The English Harem
Supermarket checkout girl Tracy Pringle has a very lively imagination indeed. In front of her, as she blip-blips herself into a daydream, walk past not boring housewives with screaming children or tired office clerks, but the likes of Lord Byron, Lawrence of Arabia and Princess Leia. It comes as no surprise, then, that she turns a blind eye when Her Majesty herself pops a packet of Mr Kipling’s Bakewell tarts into her handbag without paying. Obviously, the management sees it differently, and Tracy is given the sack on the spot and forced to find herself another job.
But nothing can prepare her for the new life that awaits her at the Taste of Persia restaurant, where she is flung headlong into a clash of cultures, languages, dinner plates, religions and a rather tricky domestic arrangement…
He makes it all look so simple, but his classical, direct technique belies his daring choice of material. There is not a false sentiment or conventional genuflection in this book … Everyone who reads McCarten’s generous, humane, funny and moving novel will come away enriched.
McCarten’s novel hovers between indignant satire and engaging comedy of manners while sounding a clarion call against the bigotry and intolerance in our society.
Anthony McCarten dares to speak of English multiculturalism in the satirical tone that most native writers keep mute.
High farce laced with some acute observations on racial prejudice, bigotry, the strength of women's bonds and an exploration of Islam.

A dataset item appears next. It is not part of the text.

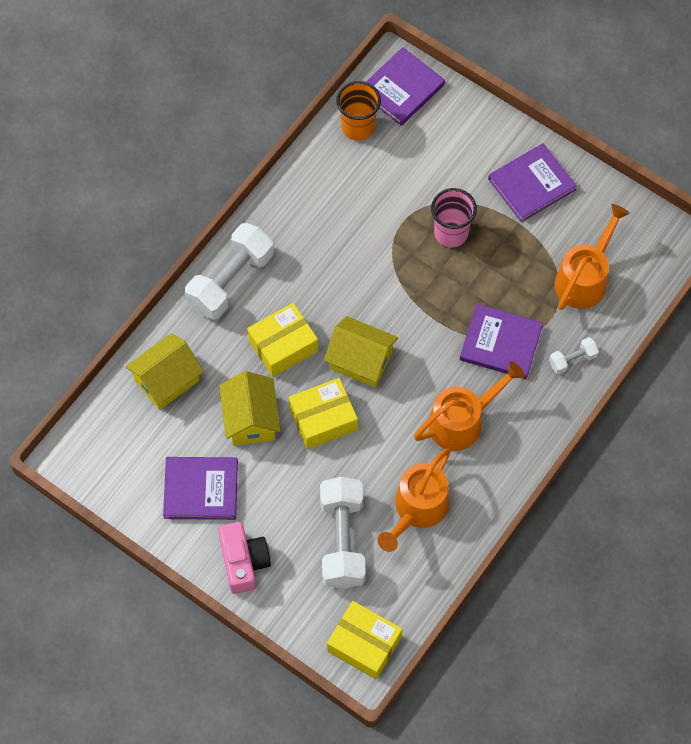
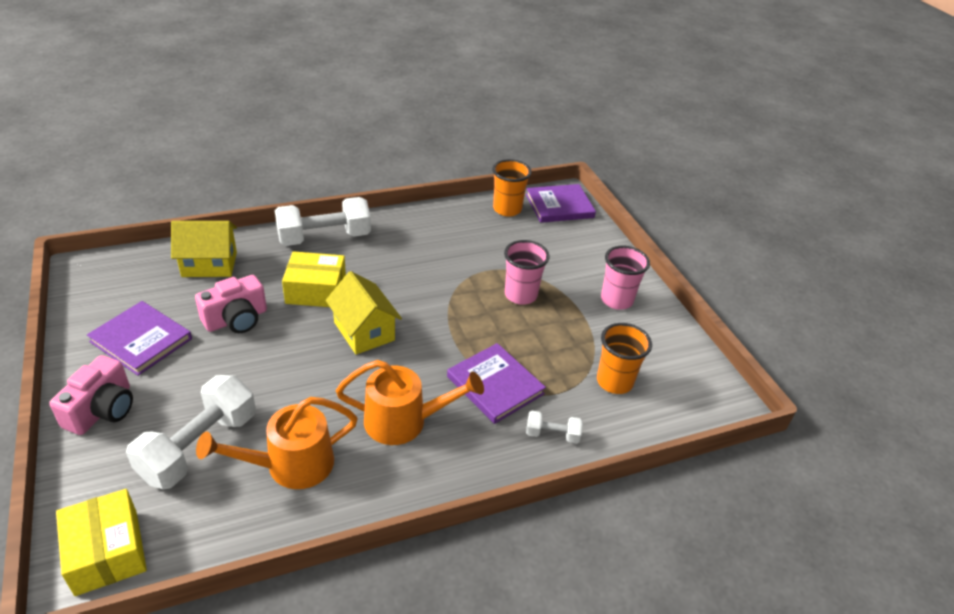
camera: 30 degrees right, 25 degrees down
(251, 419) = (236, 319): yellow house -> pink camera
(323, 419) = (290, 351): yellow box -> none
(531, 184) = (616, 300): purple book -> pink cup
(584, 278) = (614, 382): orange watering can -> orange cup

Anthony McCarten’s debut novel, Spinners, won international acclaim, and was followed by The English Harem and the award winning Death of a Superhero, all three books being translated into many languages. McCarten has also written twelve stage plays, including the worldwide success Ladies’ Night, which won France’s Molière Prize, the Meilleure Pièce Comique, in 2001. Also a film-maker, he has thrice adapted his own plays or novels into feature films which he directed himself.